Spanisches Knebelgesetz: Strafen für sarkastische Tweets und Postings

Jan Marot aus Granada9. August 2015, 17:25
In Spanien sorgt das neue "Bürgerschutzgesetz" für heftige Kritik.
foto: standard/marot

In Spanien sorgt das neue „Bürgerschutzgesetz“ für heftige Kritik.

Einen Protestaufruf etwa per Facebook zu verbreiten kann Haft bedeuten.

Es ist ein regelrechter Euphemismus: Das am 1. Juli in Kraft getretene, spanische „Bürgerschutzgesetz“. Die von seinen Gegnern zu recht als „Ley Mordaza“, zu Deutsch „Knebelgesetze“, heftig kritisierten Reformen, schränken nebst vielem, auch die Freiheit im WWW massiv ein.

„Bürgerschutzgesetze“

Nicht einzig die „New York Times“ nannte es im Editorial „franquistisch“. Erinnert es doch an Gesetze der Franco-Diktatur, die dem Land und seinen Bürgern von 1939 bis zum Tod des „Generalisimo“ 1975 – und 1978, den ersten, freien Wahlen – vor allem eines nahmen: jegliche Freiheiten. Sei es der Information, der Versammlung, der Demonstration oder der Meinung. Zudem trat zeitgleich ein, ebenso wie die „Bürgerschutzgesetze“ von der UNO heftig kritisiertes, verschärftes Strafgesetzbuch in Kraft.

Ihn traf es als ersten: Eduardo Díaz (27), Facebook-User aus Teneriffa. Er kritisierte Bürgermeisterin und Lokalpolizei über das Sozialnetzwerk. Gar ein wenig untergriffig. Die Ordnungshüter wären „Drückeberger“. Sechs Stunden nachdem er den nun als Delikt geltenden Mausklick setzte, klopften auch schon zwei Beamte an seine Haustür: „Wir kommen, um das Bußgeld einzufordern. Wegen dem was Sie im Internet gepostet haben.“ Bei leichten Vergehen rangiert dieses zwischen 100 und 600 Euro. In einem Interview, dass Díaz El Mundo gab, empörte er sich: „Die Regierung will damit kritische Bürger zum Schweigen bringen.“

Bis zu ein Jahr Haft

Nicht nur das: Ein Protestaufruf etwa per Facebook oder etwa WhatsApp verbreiten, das ist fortan auch ein „No-Go“. Das weit teurer zu stehen kommen kann, nämlich mit bis einem Jahr Haft. Das Verbreiten reicht wohlgemerkt aus, selbst wenn man nicht der Organisator der Demo ist. Sollte der Protest gar eskalieren stehen darauf auch zwischen 30.000 und 600.000 Euro. Zudem gelten fortan auch bis zu vier Jahre Haft für passiven Widerstand. Sei es ein Sitzstreik in einer Bankfiliale, oder der Versuch eine der vielen Zwangsdelogierungen in Spanien zu stoppen. Spontane Proteste sind nun auch gänzlich untersagt, vor dem Madrider Parlament sowieso.

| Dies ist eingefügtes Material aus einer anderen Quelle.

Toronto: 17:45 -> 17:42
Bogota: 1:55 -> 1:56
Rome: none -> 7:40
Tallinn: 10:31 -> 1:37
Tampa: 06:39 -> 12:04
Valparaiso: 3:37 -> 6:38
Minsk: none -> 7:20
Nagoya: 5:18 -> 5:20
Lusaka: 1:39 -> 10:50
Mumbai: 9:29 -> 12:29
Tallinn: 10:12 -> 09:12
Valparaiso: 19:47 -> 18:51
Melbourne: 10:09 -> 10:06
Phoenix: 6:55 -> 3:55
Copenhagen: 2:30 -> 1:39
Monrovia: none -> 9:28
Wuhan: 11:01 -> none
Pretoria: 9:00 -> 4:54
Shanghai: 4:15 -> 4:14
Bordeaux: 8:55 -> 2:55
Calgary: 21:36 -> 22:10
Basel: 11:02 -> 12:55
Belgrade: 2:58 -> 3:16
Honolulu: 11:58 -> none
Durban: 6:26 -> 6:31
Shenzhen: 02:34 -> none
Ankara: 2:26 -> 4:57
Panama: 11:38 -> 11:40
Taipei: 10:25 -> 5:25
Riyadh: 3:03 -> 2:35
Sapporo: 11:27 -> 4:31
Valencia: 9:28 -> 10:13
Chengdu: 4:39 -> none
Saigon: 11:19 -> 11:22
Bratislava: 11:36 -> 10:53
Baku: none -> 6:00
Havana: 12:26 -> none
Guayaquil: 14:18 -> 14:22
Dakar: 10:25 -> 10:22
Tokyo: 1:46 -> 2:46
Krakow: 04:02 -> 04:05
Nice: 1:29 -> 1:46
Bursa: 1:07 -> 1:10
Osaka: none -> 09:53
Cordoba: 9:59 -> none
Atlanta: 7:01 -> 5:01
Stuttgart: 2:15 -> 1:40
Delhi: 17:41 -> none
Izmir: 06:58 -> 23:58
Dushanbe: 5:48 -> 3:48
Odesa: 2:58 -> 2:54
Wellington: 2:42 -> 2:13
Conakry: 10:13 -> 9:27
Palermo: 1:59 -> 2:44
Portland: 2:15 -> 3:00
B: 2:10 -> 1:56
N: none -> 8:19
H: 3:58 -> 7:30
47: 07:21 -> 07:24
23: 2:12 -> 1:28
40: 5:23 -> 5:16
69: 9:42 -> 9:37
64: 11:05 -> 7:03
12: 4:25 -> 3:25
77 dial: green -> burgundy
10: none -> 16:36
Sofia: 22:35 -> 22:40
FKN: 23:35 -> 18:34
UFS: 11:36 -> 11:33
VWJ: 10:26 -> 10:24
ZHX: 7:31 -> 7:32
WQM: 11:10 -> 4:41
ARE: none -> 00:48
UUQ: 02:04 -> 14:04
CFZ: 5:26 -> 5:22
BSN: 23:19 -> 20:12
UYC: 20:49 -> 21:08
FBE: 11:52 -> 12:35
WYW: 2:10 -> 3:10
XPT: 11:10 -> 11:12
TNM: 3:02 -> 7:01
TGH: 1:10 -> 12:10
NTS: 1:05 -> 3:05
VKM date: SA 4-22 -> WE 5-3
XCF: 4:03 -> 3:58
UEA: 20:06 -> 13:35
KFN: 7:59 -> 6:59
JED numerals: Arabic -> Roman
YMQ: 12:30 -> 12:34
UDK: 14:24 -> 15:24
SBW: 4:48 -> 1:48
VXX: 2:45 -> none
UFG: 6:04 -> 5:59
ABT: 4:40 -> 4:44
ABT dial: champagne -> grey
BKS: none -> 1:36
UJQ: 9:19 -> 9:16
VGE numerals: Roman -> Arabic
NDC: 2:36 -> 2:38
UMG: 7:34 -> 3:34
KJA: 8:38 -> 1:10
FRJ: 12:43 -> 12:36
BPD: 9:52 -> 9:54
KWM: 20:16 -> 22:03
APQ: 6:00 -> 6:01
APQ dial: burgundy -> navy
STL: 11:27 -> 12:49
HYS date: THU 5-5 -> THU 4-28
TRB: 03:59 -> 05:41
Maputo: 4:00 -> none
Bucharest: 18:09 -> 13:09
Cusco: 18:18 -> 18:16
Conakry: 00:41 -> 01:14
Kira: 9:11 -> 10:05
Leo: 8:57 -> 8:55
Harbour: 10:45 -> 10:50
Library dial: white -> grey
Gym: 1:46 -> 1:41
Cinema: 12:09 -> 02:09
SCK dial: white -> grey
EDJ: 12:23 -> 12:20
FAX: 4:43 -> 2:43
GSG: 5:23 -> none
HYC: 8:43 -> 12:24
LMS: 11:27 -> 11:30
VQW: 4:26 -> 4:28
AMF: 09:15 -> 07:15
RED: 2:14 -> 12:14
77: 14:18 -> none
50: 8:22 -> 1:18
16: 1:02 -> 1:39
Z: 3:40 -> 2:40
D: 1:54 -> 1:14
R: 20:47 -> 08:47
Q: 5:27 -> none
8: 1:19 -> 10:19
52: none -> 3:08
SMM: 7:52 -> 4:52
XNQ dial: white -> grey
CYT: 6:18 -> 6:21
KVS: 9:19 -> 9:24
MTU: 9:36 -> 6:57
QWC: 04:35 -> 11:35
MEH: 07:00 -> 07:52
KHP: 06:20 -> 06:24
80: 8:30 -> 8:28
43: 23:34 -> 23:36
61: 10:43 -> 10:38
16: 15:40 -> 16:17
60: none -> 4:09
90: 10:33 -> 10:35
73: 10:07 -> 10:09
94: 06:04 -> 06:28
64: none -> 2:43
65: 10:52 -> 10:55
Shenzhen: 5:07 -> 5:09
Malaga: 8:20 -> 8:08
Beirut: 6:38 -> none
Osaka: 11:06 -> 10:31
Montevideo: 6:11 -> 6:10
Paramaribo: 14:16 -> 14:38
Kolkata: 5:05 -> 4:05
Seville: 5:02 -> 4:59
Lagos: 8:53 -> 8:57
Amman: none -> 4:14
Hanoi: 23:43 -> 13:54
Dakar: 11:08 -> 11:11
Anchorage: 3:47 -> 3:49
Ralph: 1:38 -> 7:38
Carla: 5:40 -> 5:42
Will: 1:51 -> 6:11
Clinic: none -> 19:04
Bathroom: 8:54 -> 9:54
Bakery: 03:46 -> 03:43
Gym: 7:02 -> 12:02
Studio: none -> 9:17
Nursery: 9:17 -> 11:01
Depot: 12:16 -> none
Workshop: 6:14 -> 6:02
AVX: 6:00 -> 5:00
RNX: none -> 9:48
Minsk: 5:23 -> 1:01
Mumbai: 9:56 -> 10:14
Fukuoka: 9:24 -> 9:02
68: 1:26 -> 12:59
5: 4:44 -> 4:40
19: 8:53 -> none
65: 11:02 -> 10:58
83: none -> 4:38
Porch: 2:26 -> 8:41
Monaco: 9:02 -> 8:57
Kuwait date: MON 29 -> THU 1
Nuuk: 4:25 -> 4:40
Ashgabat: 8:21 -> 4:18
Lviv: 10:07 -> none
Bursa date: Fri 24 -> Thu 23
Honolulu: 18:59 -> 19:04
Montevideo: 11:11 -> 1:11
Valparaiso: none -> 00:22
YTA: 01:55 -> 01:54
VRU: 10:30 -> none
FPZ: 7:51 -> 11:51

Stichwort Terrororganisationen: Vom „periodischen Ansurfen“ derer dubioser Indoktrinierungs- und Rekrutierungs-Webseiten ist fortan auch abzuraten. Die Bürgerschutzgesetze sehen hierfür schon hohe Strafen vor, das Antiterrorgesetz freilich noch höhere. Was aber, wie Pressegewerkschaften zurecht kritisieren, „die Recherchen in heiklem Terrain quasi verunmöglicht“, sagt Francisco Terrón Ibáñez vom Sindicato de Periodistas de Andalucía (kurz SPA) im Gespräch mit dem WebStandard: „Die rechte Rajoy-Regierung will damit nicht nur Proteste verbieten. Sondern diese unsichtbar machen“, so Terrón Ibáñez weiter: „Sie wollen, dass kein Journalist mehr darüber berichtet.“ Er hofft, dass entweder das Verfassungsgericht das Gesetz kippt. Oder die im Spätherbst neu zu wählende Regierung. Andernfalls müsse man sich an den Europäischen Gerichtshof für Menschenrechte wenden.

Bis zu 30.000 Euro für Foto über Polizeigewalt

Hinzu kommen exorbitante Geldstrafen für die Verbreitung von (Presse-)-Fotos von Polizisten, seien es Szenen der Polizeigewalt im Zuge von Demonstrationen. Artikel 36.26 sieht hierfür Strafen bis zu 30.000 Euro vor. Eben aufgrund dieser Gesetzesreform sind am Samstag zwei CNN-Journalisten und der preisgekrönte Pressefotograf Jorge Palazón (NGO Prodein) in Melilla zeitweise verhaftet worden. Vier Stunden hat man sie auf dem Kommissariat festgehalten. Denn es ist nicht mehr erlaubt, Fotos in der Nähe des Grenzwalls der Nordafrika-Enklaven Spaniens zu knipsen.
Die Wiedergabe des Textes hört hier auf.